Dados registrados
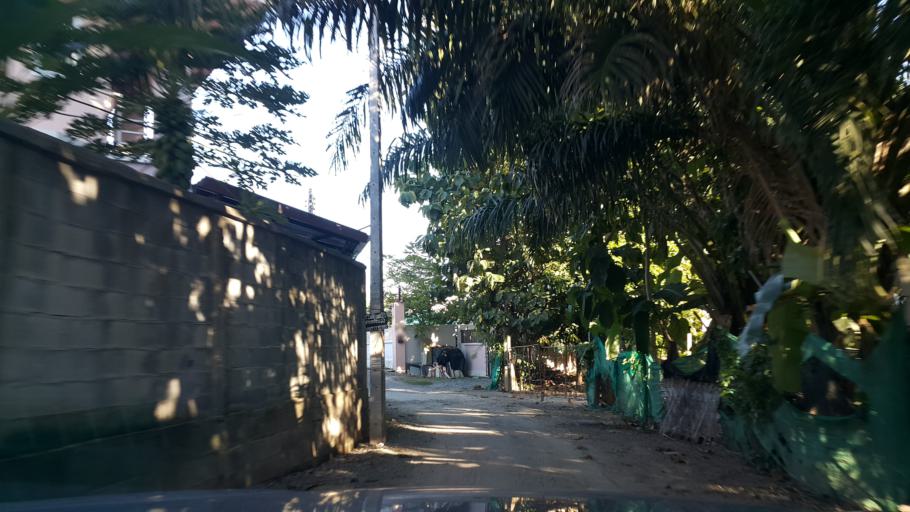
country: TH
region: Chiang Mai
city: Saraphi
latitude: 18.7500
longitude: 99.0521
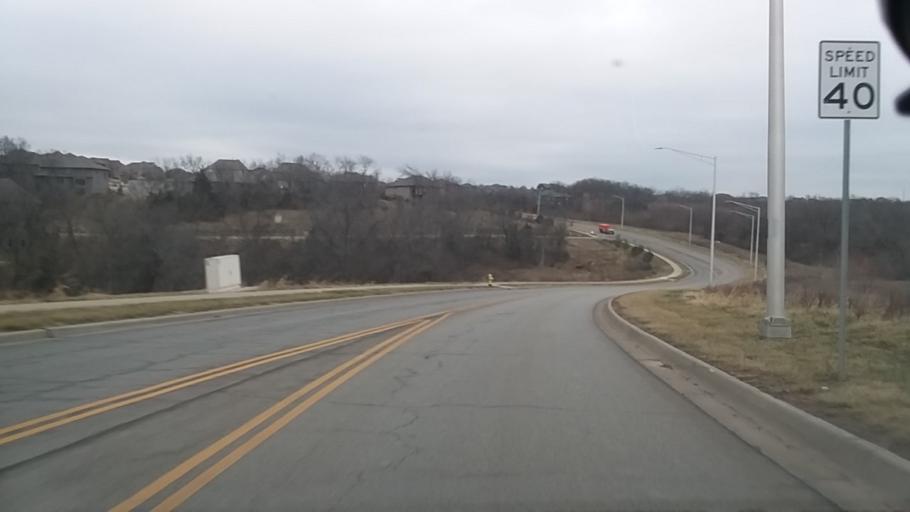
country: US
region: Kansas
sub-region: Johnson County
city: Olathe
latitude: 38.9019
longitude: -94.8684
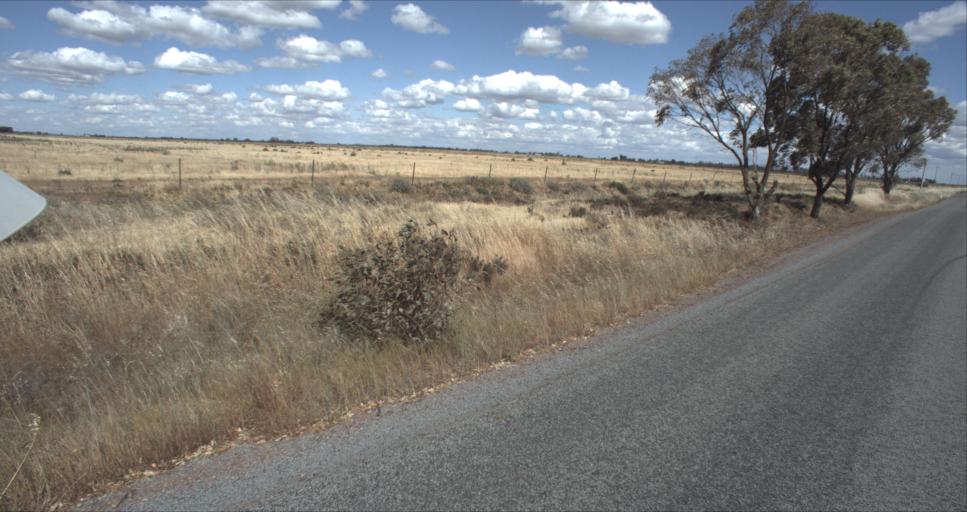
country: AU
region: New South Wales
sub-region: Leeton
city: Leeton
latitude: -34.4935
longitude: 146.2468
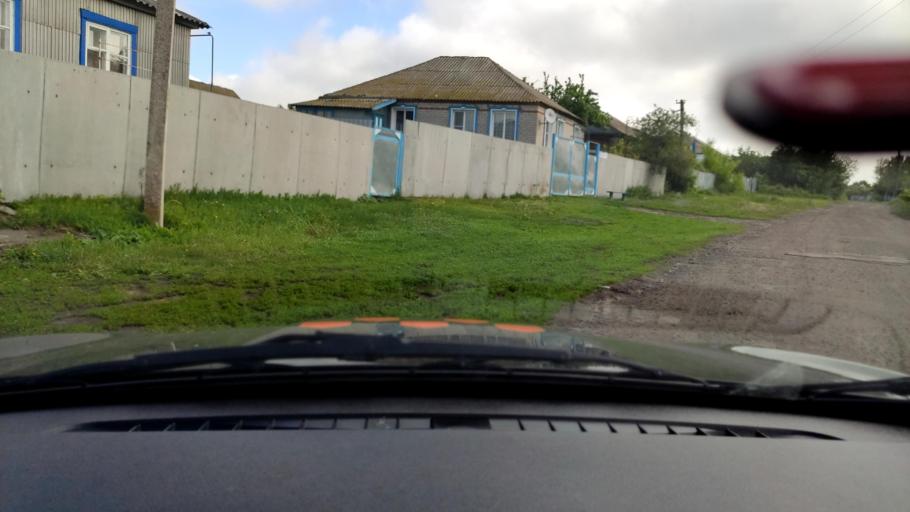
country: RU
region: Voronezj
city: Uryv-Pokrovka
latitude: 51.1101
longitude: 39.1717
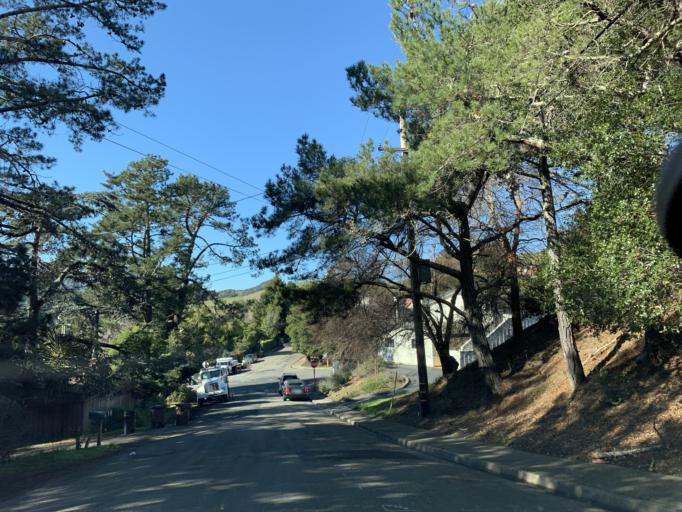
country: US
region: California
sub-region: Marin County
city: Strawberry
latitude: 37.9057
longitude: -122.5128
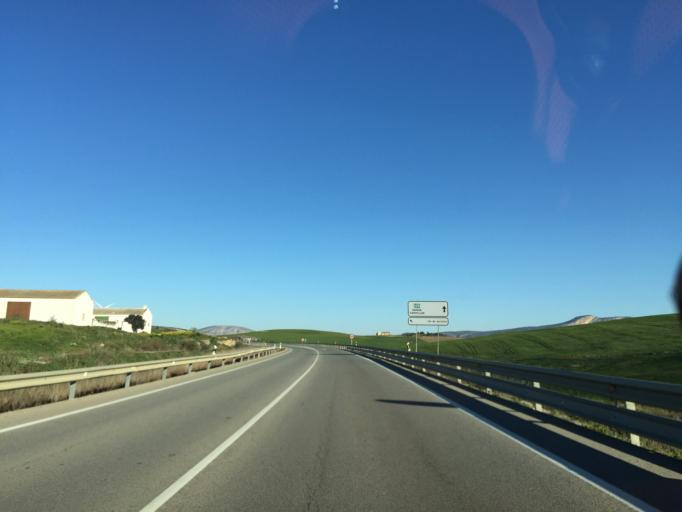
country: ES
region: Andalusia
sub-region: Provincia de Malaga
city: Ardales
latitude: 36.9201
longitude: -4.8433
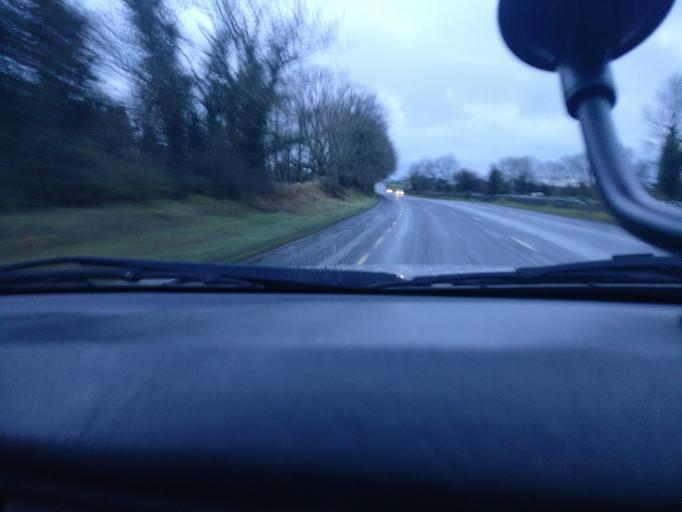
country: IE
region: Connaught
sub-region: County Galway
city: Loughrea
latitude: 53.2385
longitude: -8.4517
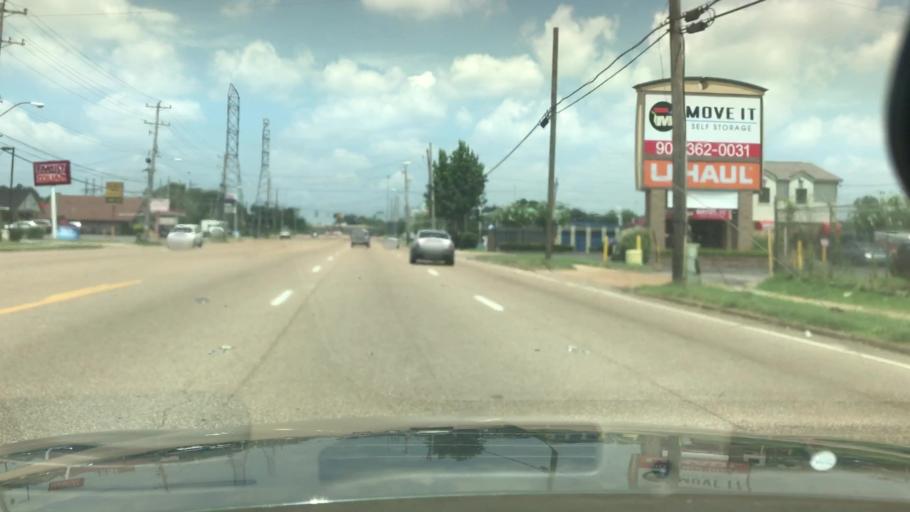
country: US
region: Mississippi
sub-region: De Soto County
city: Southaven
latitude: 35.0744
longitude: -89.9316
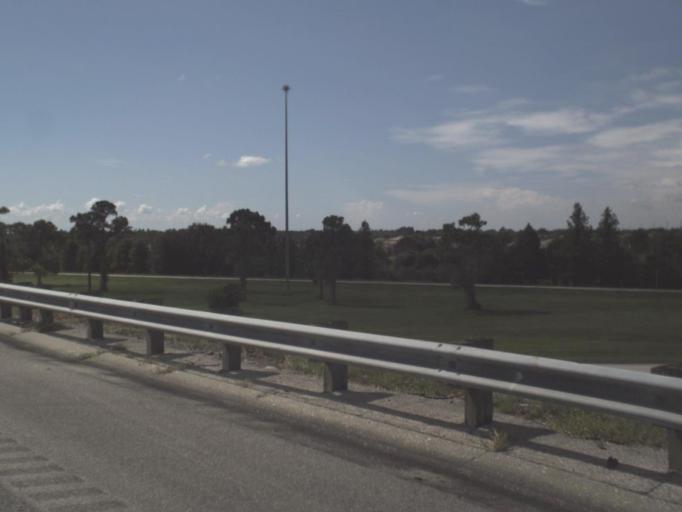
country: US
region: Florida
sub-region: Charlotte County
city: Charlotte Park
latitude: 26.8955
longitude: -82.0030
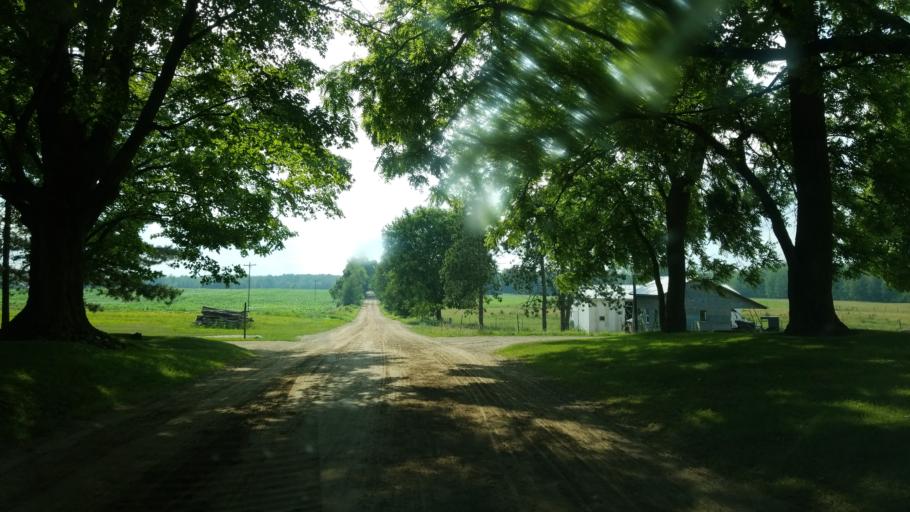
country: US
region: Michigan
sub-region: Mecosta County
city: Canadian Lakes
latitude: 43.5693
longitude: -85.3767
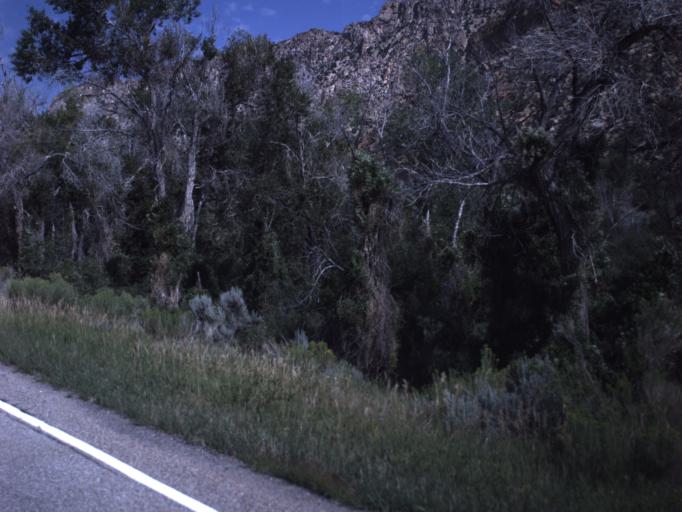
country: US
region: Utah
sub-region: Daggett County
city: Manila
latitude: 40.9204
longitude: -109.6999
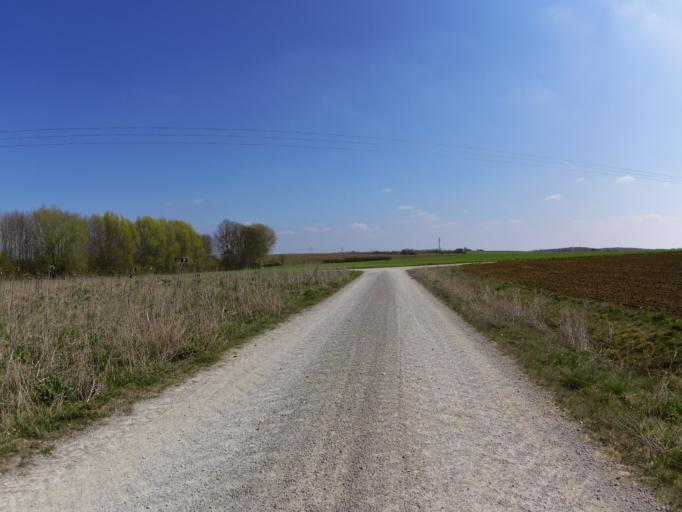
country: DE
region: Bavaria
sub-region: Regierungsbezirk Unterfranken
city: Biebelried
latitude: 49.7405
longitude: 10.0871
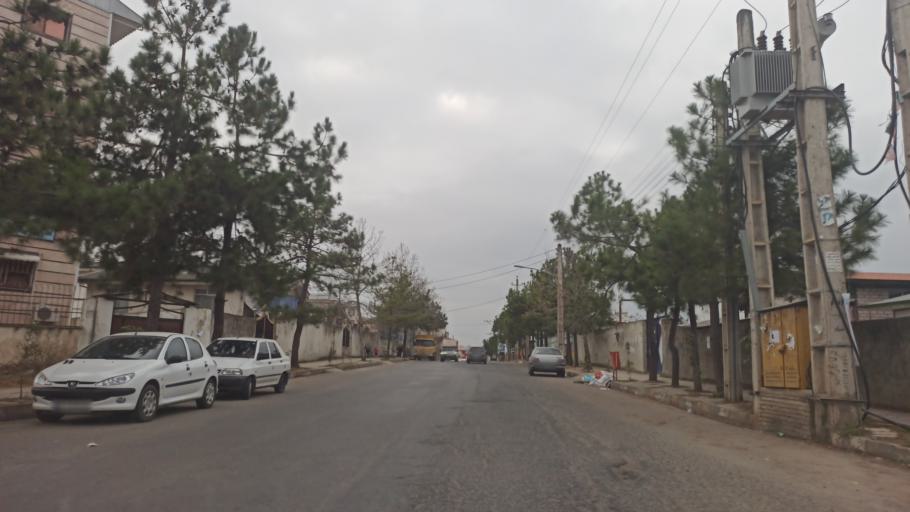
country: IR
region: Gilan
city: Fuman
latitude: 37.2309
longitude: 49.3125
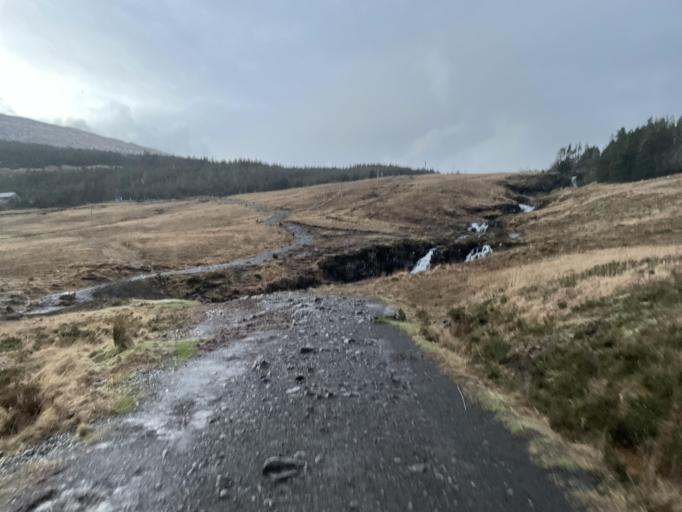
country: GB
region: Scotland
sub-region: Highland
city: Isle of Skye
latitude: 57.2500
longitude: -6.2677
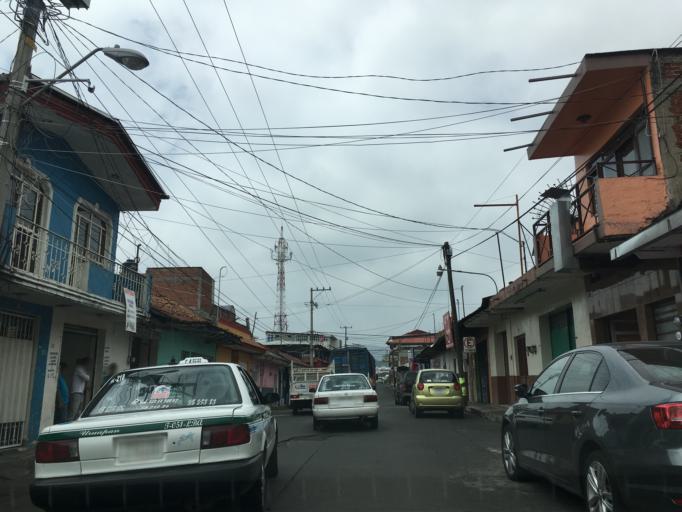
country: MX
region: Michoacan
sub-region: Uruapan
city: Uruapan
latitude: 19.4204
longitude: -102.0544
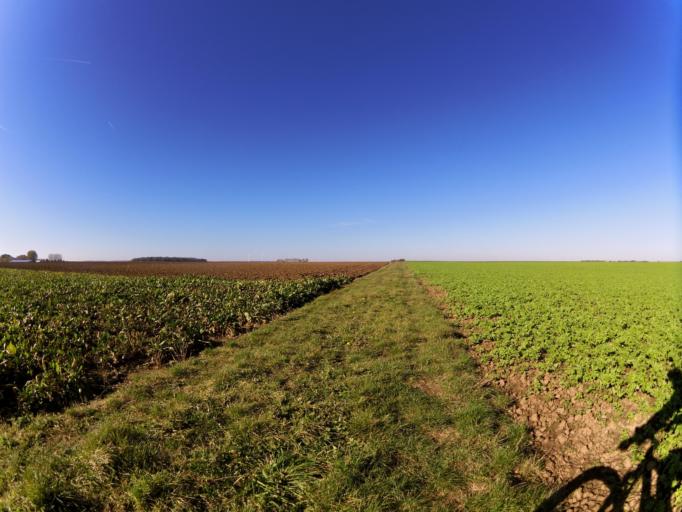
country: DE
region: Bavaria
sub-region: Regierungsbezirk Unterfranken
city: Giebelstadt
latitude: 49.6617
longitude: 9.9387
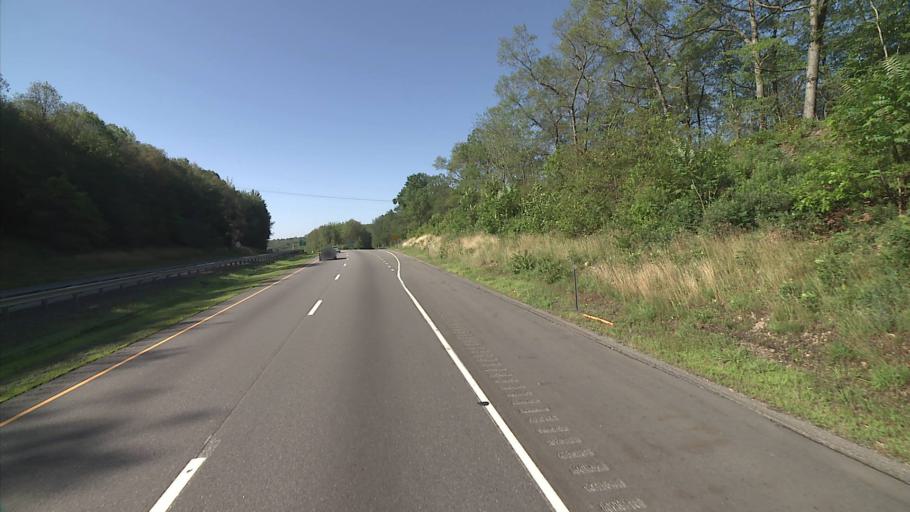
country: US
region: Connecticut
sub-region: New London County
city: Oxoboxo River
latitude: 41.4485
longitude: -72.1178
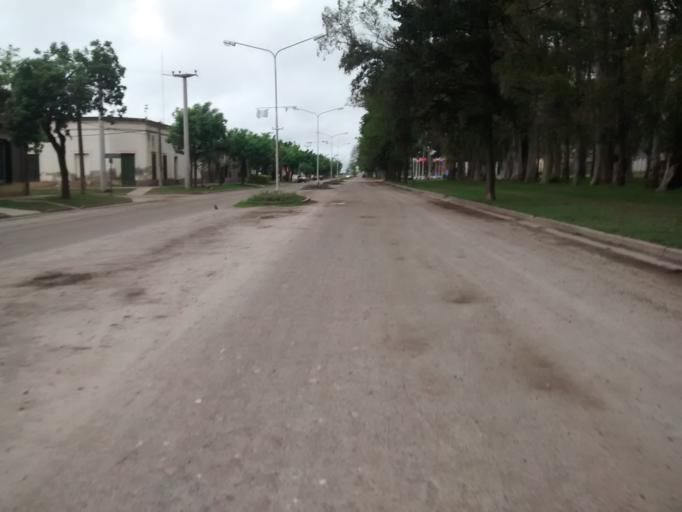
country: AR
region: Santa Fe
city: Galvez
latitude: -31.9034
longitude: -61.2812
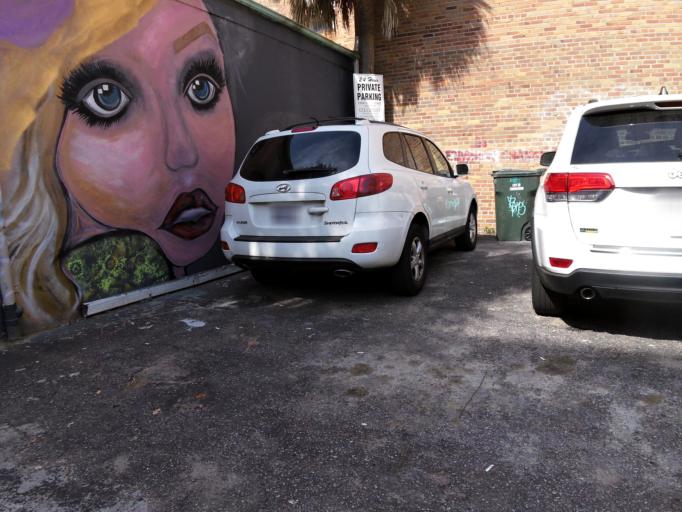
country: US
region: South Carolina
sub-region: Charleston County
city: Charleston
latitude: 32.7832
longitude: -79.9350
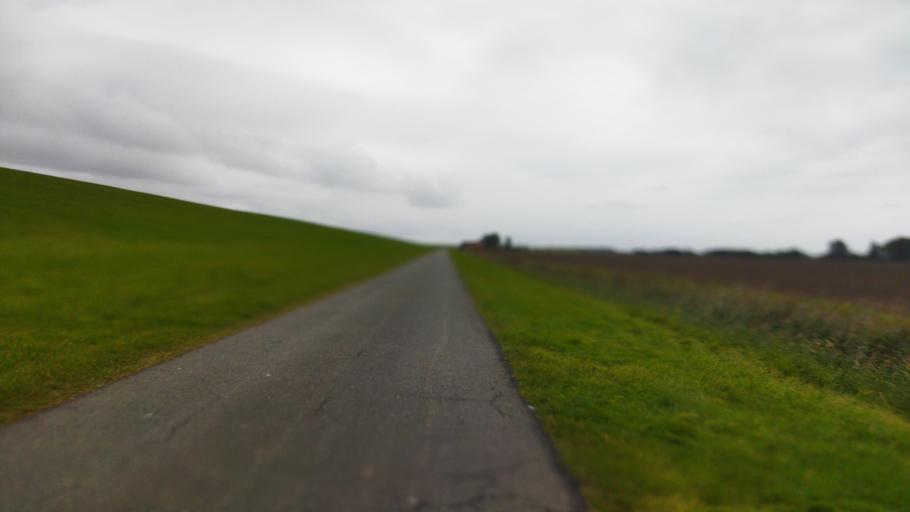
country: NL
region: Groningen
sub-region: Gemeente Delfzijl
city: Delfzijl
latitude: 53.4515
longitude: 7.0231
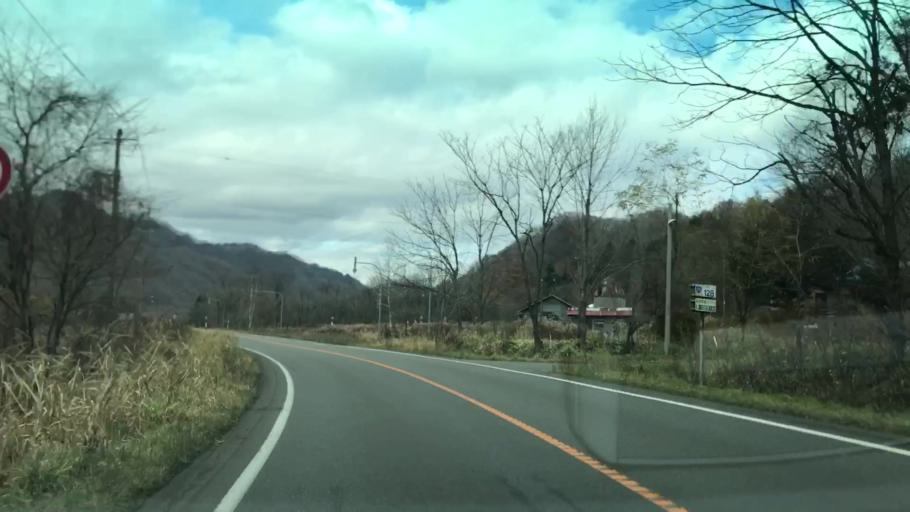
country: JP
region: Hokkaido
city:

**O QUE FAZER**
Reescreva todas as linhas acima trocando "latitude" por "lat" e mantendo todo o resto igual. Deixe as imagens de fora da resposta.

**RESPOSTA DO EXERCÍCIO**
country: TH
region: Chiang Mai
city: Saraphi
lat: 18.7500
longitude: 99.0521
country: US
region: Kansas
sub-region: Johnson County
city: Olathe
lat: 38.9019
longitude: -94.8684
country: AU
region: New South Wales
sub-region: Leeton
city: Leeton
lat: -34.4935
longitude: 146.2468
country: RU
region: Voronezj
city: Uryv-Pokrovka
lat: 51.1101
longitude: 39.1717
country: US
region: California
sub-region: Marin County
city: Strawberry
lat: 37.9057
longitude: -122.5128
country: ES
region: Andalusia
sub-region: Provincia de Malaga
city: Ardales
lat: 36.9201
longitude: -4.8433
country: IE
region: Connaught
sub-region: County Galway
city: Loughrea
lat: 53.2385
longitude: -8.4517
country: US
region: Mississippi
sub-region: De Soto County
city: Southaven
lat: 35.0744
longitude: -89.9316
country: US
region: Florida
sub-region: Charlotte County
city: Charlotte Park
lat: 26.8955
longitude: -82.0030
country: US
region: Michigan
sub-region: Mecosta County
city: Canadian Lakes
lat: 43.5693
longitude: -85.3767
country: US
region: Utah
sub-region: Daggett County
city: Manila
lat: 40.9204
longitude: -109.6999
country: DE
region: Bavaria
sub-region: Regierungsbezirk Unterfranken
city: Biebelried
lat: 49.7405
longitude: 10.0871
country: IR
region: Gilan
city: Fuman
lat: 37.2309
longitude: 49.3125
country: GB
region: Scotland
sub-region: Highland
city: Isle of Skye
lat: 57.2500
longitude: -6.2677
country: MX
region: Michoacan
sub-region: Uruapan
city: Uruapan
lat: 19.4204
longitude: -102.0544
country: DE
region: Bavaria
sub-region: Regierungsbezirk Unterfranken
city: Giebelstadt
lat: 49.6617
longitude: 9.9387
country: US
region: Connecticut
sub-region: New London County
city: Oxoboxo River
lat: 41.4485
longitude: -72.1178
country: AR
region: Santa Fe
city: Galvez
lat: -31.9034
longitude: -61.2812
country: US
region: South Carolina
sub-region: Charleston County
city: Charleston
lat: 32.7832
longitude: -79.9350
country: NL
region: Groningen
sub-region: Gemeente Delfzijl
city: Delfzijl
lat: 53.4515
longitude: 7.0231
country: JP
region: Hokkaido
city:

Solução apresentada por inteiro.